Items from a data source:
-- START --
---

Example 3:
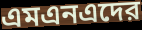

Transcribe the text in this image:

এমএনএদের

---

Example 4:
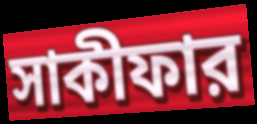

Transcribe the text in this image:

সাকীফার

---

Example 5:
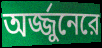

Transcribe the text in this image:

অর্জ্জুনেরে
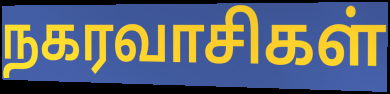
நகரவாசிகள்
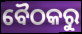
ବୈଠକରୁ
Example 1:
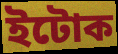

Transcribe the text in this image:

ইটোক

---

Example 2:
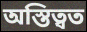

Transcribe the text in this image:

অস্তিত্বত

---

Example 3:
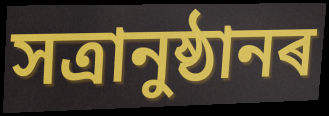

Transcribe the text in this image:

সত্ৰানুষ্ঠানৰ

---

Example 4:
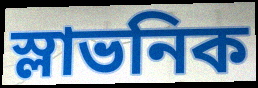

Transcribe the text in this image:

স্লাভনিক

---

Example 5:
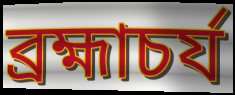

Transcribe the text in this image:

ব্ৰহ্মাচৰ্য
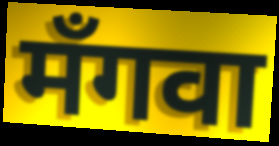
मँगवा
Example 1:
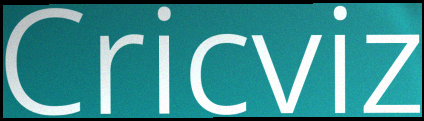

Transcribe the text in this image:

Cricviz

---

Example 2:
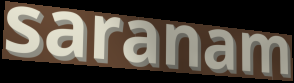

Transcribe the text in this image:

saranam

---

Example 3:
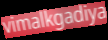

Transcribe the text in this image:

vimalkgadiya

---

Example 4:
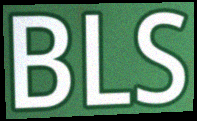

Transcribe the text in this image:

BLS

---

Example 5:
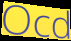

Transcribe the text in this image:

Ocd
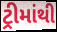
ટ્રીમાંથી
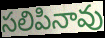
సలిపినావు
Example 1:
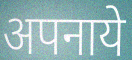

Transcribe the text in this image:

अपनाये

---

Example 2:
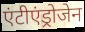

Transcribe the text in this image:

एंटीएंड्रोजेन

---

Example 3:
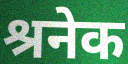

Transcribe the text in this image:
-- END --
## Task goal:
Please write out all the items above again with "word" substituted for every "text" and everything else unchanged, leaving out the pictures.

## Expected answer:
---

Example 3:

Transcribe the word in this image:

এমএনএদের

---

Example 4:

Transcribe the word in this image:

সাকীফার

---

Example 5:

Transcribe the word in this image:

অর্জ্জুনেরে
நகரவாசிகள்
ବୈଠକରୁ
Example 1:

Transcribe the word in this image:

ইটোক

---

Example 2:

Transcribe the word in this image:

অস্তিত্বত

---

Example 3:

Transcribe the word in this image:

সত্ৰানুষ্ঠানৰ

---

Example 4:

Transcribe the word in this image:

স্লাভনিক

---

Example 5:

Transcribe the word in this image:

ব্ৰহ্মাচৰ্য
मँगवा
Example 1:

Transcribe the word in this image:

Cricviz

---

Example 2:

Transcribe the word in this image:

saranam

---

Example 3:

Transcribe the word in this image:

vimalkgadiya

---

Example 4:

Transcribe the word in this image:

BLS

---

Example 5:

Transcribe the word in this image:

Ocd
ટ્રીમાંથી
సలిపినావు
Example 1:

Transcribe the word in this image:

अपनाये

---

Example 2:

Transcribe the word in this image:

एंटीएंड्रोजेन

---

Example 3:

Transcribe the word in this image:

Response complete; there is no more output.